I do not like praying for answers. I find the results quite inconsistent in terms of their accuracy – or at least perceived accuracy. That is not to say that I do not pray about things, but rather than expecting a voice from heaven to direct me, I expect direction to come from the community that surrounds me. This sounds like a cop out I am sure, but it has been significantly more consistent in results than anytime I have asked for an answer from heaven. Then again, this could all be a misunderstanding of what prayer is or how it is supposed to work.
The primary question that comes to mind after reading Tom Comacho’s book is whether wisdom is a thing that is passed on from a coach to a coachee or is it the result of the community passing on their collective wisdom to the newer members of the community. For centuries people have matured thanks to the input of a whole group of believers and not a single specialist. Clearly something has changed within western society where the autonomous self has sought to grow on its own bringing on the need for experts that will help to guide a person into wisdom. But I wonder if coaching is a solution shaped by our time rather than a system that leans into our tradition as believers.
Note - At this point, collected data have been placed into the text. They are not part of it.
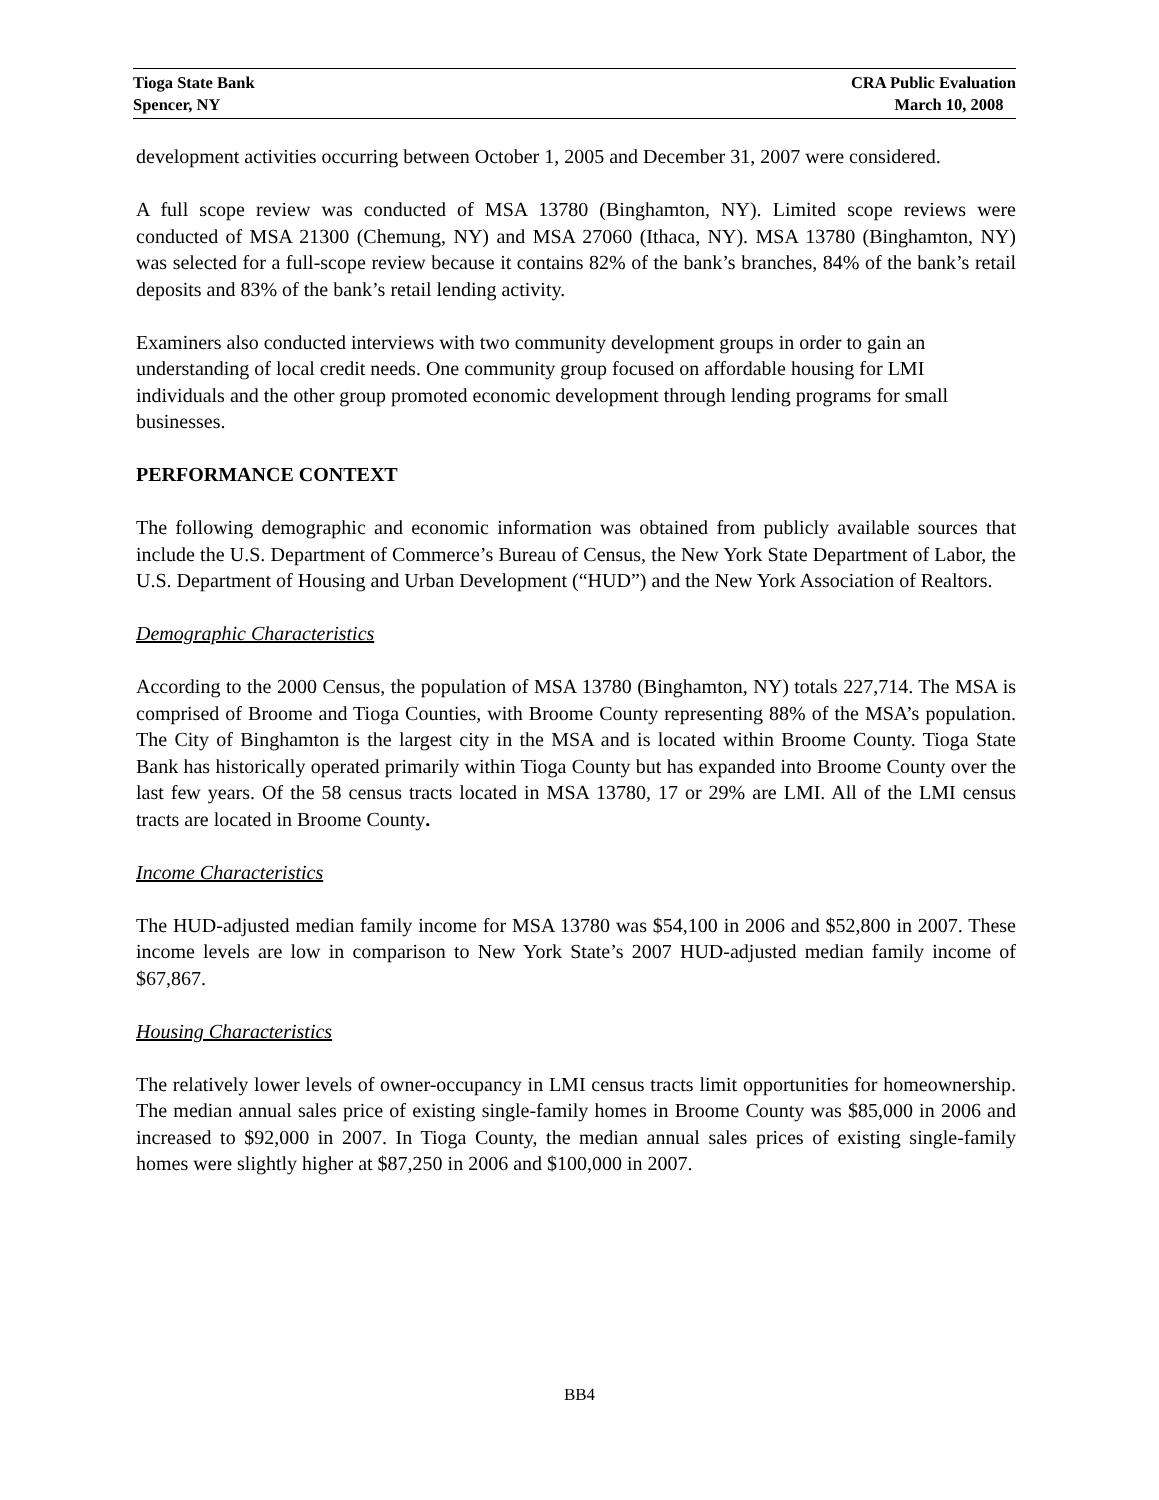Tioga State Bank CRA Public Evaluation
Spencer, NY March 10, 2008
development activities occurring between October 1, 2005 and December 31, 2007 were considered.
A full scope review was conducted of MSA 13780 (Binghamton, NY). Limited scope reviews were conducted of MSA 21300 (Chemung, NY) and MSA 27060 (Ithaca, NY). MSA 13780 (Binghamton, NY) was selected for a full-scope review because it contains 82% of the bank’s branches, 84% of the bank’s retail deposits and 83% of the bank’s retail lending activity.
Examiners also conducted interviews with two community development groups in order to gain an understanding of local credit needs. One community group focused on affordable housing for LMI individuals and the other group promoted economic development through lending programs for small businesses.
PERFORMANCE CONTEXT
The following demographic and economic information was obtained from publicly available sources that include the U.S. Department of Commerce’s Bureau of Census, the New York State Department of Labor, the U.S. Department of Housing and Urban Development (“HUD”) and the New York Association of Realtors.
Demographic Characteristics
According to the 2000 Census, the population of MSA 13780 (Binghamton, NY) totals 227,714. The MSA is comprised of Broome and Tioga Counties, with Broome County representing 88% of the MSA’s population. The City of Binghamton is the largest city in the MSA and is located within Broome County. Tioga State Bank has historically operated primarily within Tioga County but has expanded into Broome County over the last few years. Of the 58 census tracts located in MSA 13780, 17 or 29% are LMI. All of the LMI census tracts are located in Broome County.
Income Characteristics
The HUD-adjusted median family income for MSA 13780 was $54,100 in 2006 and $52,800 in 2007. These income levels are low in comparison to New York State’s 2007 HUD-adjusted median family income of $67,867.
Housing Characteristics
The relatively lower levels of owner-occupancy in LMI census tracts limit opportunities for homeownership. The median annual sales price of existing single-family homes in Broome County was $85,000 in 2006 and increased to $92,000 in 2007. In Tioga County, the median annual sales prices of existing single-family homes were slightly higher at $87,250 in 2006 and $100,000 in 2007.
BB4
A single person, no matter how wise, can only bring so much wisdom to the table. Engaging with a whole community brings with it a seemingly unending supply. How then could we develop communities that share their wisdom with each other rather than falling back on the individualistic tendencies of our culture? Is not part of the mission of the church to escape the individualism that pulls us out of community with God and God’s people?
For years I lead a bible study with a group of seniors who wanted nothing more than to share what they have learned in life with younger people. I learned and grew so much just by interacting with this group of people. I always felt bad for the part of the church that had written off this group as the ‘heritage members’ of our church. What if rather than giving basic acknowledgment to those who have wisdom we were to provide them with a place of honor? What if as communities of faith we stop looking for heroes and started to grapple with the reality that wisdom is found in all of us and guidance can come from the most unlikely place if we open ourselves up to the wisdom provided by those around us.
Clearly there is a place for one-on-one guidance. The level of intimacy found in those relationships will never be replaced by the larger community. Direct questions about the path of ones life are not going to be easily solved from the community in the way that a coaching or spiritual direction relationship will be. That being said, if as a community we more openly shared our collective wisdom we might not need to find people specifically trained in coaching and could rather go to a trusted friend.